> _Activity_
The only acceptable output is every entry, printed exactly.

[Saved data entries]

******

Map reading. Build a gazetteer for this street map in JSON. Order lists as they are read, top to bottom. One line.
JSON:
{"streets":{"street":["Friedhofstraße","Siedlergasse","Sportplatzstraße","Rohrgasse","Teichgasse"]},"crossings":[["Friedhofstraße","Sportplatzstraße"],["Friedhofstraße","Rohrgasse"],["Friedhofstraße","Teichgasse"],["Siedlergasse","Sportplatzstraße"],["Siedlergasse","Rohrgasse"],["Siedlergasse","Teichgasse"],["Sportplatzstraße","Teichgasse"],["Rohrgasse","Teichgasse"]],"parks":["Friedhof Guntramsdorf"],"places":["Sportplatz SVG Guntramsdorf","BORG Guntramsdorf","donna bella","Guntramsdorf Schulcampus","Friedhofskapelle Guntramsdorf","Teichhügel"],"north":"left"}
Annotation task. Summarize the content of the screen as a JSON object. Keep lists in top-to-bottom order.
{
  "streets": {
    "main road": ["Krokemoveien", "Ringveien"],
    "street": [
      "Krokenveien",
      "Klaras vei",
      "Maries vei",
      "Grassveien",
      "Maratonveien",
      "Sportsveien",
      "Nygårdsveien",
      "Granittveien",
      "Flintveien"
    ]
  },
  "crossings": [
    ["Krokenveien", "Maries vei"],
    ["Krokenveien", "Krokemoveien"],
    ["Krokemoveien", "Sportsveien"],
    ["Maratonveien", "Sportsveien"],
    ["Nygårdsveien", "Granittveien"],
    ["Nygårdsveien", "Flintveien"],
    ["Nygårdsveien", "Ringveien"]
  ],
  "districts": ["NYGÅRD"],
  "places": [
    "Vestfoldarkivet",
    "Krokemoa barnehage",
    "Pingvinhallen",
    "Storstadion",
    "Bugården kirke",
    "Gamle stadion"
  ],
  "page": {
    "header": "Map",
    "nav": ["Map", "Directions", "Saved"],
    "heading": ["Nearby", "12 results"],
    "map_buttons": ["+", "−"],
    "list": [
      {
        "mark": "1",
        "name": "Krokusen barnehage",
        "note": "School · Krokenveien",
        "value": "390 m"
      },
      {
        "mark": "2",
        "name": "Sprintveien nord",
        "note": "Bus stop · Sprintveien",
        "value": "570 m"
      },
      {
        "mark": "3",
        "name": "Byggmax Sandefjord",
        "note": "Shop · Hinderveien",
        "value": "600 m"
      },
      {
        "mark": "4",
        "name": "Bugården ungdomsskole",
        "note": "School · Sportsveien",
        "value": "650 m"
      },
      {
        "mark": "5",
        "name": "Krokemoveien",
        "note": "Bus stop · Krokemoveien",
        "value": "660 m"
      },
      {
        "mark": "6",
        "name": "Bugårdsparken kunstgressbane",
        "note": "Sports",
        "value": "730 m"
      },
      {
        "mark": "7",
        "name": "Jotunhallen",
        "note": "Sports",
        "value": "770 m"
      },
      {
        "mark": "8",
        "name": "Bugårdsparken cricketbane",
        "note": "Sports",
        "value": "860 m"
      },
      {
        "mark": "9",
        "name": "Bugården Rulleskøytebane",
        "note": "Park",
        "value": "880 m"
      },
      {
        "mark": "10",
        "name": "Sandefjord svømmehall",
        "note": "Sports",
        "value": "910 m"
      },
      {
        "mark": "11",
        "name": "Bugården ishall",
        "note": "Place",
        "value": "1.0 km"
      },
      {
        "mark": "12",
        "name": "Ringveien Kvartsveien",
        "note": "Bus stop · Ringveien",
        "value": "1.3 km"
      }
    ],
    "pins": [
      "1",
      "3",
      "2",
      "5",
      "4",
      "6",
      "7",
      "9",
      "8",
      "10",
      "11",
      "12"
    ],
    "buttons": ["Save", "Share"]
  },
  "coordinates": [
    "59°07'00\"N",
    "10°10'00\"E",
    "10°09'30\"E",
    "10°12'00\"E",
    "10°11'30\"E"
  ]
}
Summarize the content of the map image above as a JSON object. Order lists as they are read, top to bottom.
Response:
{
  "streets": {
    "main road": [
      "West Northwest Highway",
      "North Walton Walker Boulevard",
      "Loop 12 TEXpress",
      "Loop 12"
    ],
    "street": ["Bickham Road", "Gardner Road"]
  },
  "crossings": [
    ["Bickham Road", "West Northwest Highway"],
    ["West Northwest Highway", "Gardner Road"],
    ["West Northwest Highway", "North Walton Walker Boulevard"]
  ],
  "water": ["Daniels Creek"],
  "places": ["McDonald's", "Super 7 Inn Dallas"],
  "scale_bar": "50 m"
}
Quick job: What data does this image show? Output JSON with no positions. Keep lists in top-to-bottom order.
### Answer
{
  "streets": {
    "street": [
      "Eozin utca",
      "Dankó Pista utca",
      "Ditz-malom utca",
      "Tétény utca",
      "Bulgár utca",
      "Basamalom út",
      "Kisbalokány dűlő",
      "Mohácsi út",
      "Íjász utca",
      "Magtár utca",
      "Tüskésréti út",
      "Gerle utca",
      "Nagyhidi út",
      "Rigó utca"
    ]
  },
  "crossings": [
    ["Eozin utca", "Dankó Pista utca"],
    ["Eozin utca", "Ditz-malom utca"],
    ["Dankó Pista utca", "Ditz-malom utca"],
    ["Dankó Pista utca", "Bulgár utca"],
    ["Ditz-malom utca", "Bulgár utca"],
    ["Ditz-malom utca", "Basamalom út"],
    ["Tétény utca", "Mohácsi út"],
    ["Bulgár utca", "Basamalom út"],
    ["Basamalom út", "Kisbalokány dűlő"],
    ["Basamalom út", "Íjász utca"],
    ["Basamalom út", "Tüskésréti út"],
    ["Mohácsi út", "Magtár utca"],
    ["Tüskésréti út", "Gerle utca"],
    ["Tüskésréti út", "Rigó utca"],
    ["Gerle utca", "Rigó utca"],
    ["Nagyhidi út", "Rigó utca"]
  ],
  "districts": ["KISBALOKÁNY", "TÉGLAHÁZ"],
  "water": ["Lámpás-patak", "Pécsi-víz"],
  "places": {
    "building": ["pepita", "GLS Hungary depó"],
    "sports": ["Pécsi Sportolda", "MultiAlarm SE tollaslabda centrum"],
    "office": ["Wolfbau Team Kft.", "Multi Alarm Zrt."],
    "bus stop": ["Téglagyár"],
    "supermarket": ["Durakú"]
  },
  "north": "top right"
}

******

> _Solution to this exercise_
Map reading. Build a gazetteer for this street map in JSON. Order lists as they are read, top to bottom. One line.
JSON:
{"streets":{"street":["Friedhofstraße","Siedlergasse","Sportplatzstraße","Rohrgasse","Teichgasse"]},"crossings":[["Friedhofstraße","Sportplatzstraße"],["Friedhofstraße","Rohrgasse"],["Friedhofstraße","Teichgasse"],["Siedlergasse","Sportplatzstraße"],["Siedlergasse","Rohrgasse"],["Siedlergasse","Teichgasse"],["Sportplatzstraße","Teichgasse"],["Rohrgasse","Teichgasse"]],"parks":["Friedhof Guntramsdorf"],"places":["Sportplatz SVG Guntramsdorf","BORG Guntramsdorf","donna bella","Guntramsdorf Schulcampus","Friedhofskapelle Guntramsdorf","Teichhügel"],"north":"left"}
Annotation task. Summarize the content of the screen as a JSON object. Keep lists in top-to-bottom order.
{
  "streets": {
    "main road": ["Krokemoveien", "Ringveien"],
    "street": [
      "Krokenveien",
      "Klaras vei",
      "Maries vei",
      "Grassveien",
      "Maratonveien",
      "Sportsveien",
      "Nygårdsveien",
      "Granittveien",
      "Flintveien"
    ]
  },
  "crossings": [
    ["Krokenveien", "Maries vei"],
    ["Krokenveien", "Krokemoveien"],
    ["Krokemoveien", "Sportsveien"],
    ["Maratonveien", "Sportsveien"],
    ["Nygårdsveien", "Granittveien"],
    ["Nygårdsveien", "Flintveien"],
    ["Nygårdsveien", "Ringveien"]
  ],
  "districts": ["NYGÅRD"],
  "places": [
    "Vestfoldarkivet",
    "Krokemoa barnehage",
    "Pingvinhallen",
    "Storstadion",
    "Bugården kirke",
    "Gamle stadion"
  ],
  "page": {
    "header": "Map",
    "nav": ["Map", "Directions", "Saved"],
    "heading": ["Nearby", "12 results"],
    "map_buttons": ["+", "−"],
    "list": [
      {
        "mark": "1",
        "name": "Krokusen barnehage",
        "note": "School · Krokenveien",
        "value": "390 m"
      },
      {
        "mark": "2",
        "name": "Sprintveien nord",
        "note": "Bus stop · Sprintveien",
        "value": "570 m"
      },
      {
        "mark": "3",
        "name": "Byggmax Sandefjord",
        "note": "Shop · Hinderveien",
        "value": "600 m"
      },
      {
        "mark": "4",
        "name": "Bugården ungdomsskole",
        "note": "School · Sportsveien",
        "value": "650 m"
      },
      {
        "mark": "5",
        "name": "Krokemoveien",
        "note": "Bus stop · Krokemoveien",
        "value": "660 m"
      },
      {
        "mark": "6",
        "name": "Bugårdsparken kunstgressbane",
        "note": "Sports",
        "value": "730 m"
      },
      {
        "mark": "7",
        "name": "Jotunhallen",
        "note": "Sports",
        "value": "770 m"
      },
      {
        "mark": "8",
        "name": "Bugårdsparken cricketbane",
        "note": "Sports",
        "value": "860 m"
      },
      {
        "mark": "9",
        "name": "Bugården Rulleskøytebane",
        "note": "Park",
        "value": "880 m"
      },
      {
        "mark": "10",
        "name": "Sandefjord svømmehall",
        "note": "Sports",
        "value": "910 m"
      },
      {
        "mark": "11",
        "name": "Bugården ishall",
        "note": "Place",
        "value": "1.0 km"
      },
      {
        "mark": "12",
        "name": "Ringveien Kvartsveien",
        "note": "Bus stop · Ringveien",
        "value": "1.3 km"
      }
    ],
    "pins": [
      "1",
      "3",
      "2",
      "5",
      "4",
      "6",
      "7",
      "9",
      "8",
      "10",
      "11",
      "12"
    ],
    "buttons": ["Save", "Share"]
  },
  "coordinates": [
    "59°07'00\"N",
    "10°10'00\"E",
    "10°09'30\"E",
    "10°12'00\"E",
    "10°11'30\"E"
  ]
}
Summarize the content of the map image above as a JSON object. Order lists as they are read, top to bottom.
Response:
{
  "streets": {
    "main road": [
      "West Northwest Highway",
      "North Walton Walker Boulevard",
      "Loop 12 TEXpress",
      "Loop 12"
    ],
    "street": ["Bickham Road", "Gardner Road"]
  },
  "crossings": [
    ["Bickham Road", "West Northwest Highway"],
    ["West Northwest Highway", "Gardner Road"],
    ["West Northwest Highway", "North Walton Walker Boulevard"]
  ],
  "water": ["Daniels Creek"],
  "places": ["McDonald's", "Super 7 Inn Dallas"],
  "scale_bar": "50 m"
}
Quick job: What data does this image show? Output JSON with no positions. Keep lists in top-to-bottom order.
### Answer
{
  "streets": {
    "street": [
      "Eozin utca",
      "Dankó Pista utca",
      "Ditz-malom utca",
      "Tétény utca",
      "Bulgár utca",
      "Basamalom út",
      "Kisbalokány dűlő",
      "Mohácsi út",
      "Íjász utca",
      "Magtár utca",
      "Tüskésréti út",
      "Gerle utca",
      "Nagyhidi út",
      "Rigó utca"
    ]
  },
  "crossings": [
    ["Eozin utca", "Dankó Pista utca"],
    ["Eozin utca", "Ditz-malom utca"],
    ["Dankó Pista utca", "Ditz-malom utca"],
    ["Dankó Pista utca", "Bulgár utca"],
    ["Ditz-malom utca", "Bulgár utca"],
    ["Ditz-malom utca", "Basamalom út"],
    ["Tétény utca", "Mohácsi út"],
    ["Bulgár utca", "Basamalom út"],
    ["Basamalom út", "Kisbalokány dűlő"],
    ["Basamalom út", "Íjász utca"],
    ["Basamalom út", "Tüskésréti út"],
    ["Mohácsi út", "Magtár utca"],
    ["Tüskésréti út", "Gerle utca"],
    ["Tüskésréti út", "Rigó utca"],
    ["Gerle utca", "Rigó utca"],
    ["Nagyhidi út", "Rigó utca"]
  ],
  "districts": ["KISBALOKÁNY", "TÉGLAHÁZ"],
  "water": ["Lámpás-patak", "Pécsi-víz"],
  "places": {
    "building": ["pepita", "GLS Hungary depó"],
    "sports": ["Pécsi Sportolda", "MultiAlarm SE tollaslabda centrum"],
    "office": ["Wolfbau Team Kft.", "Multi Alarm Zrt."],
    "bus stop": ["Téglagyár"],
    "supermarket": ["Durakú"]
  },
  "north": "top right"
}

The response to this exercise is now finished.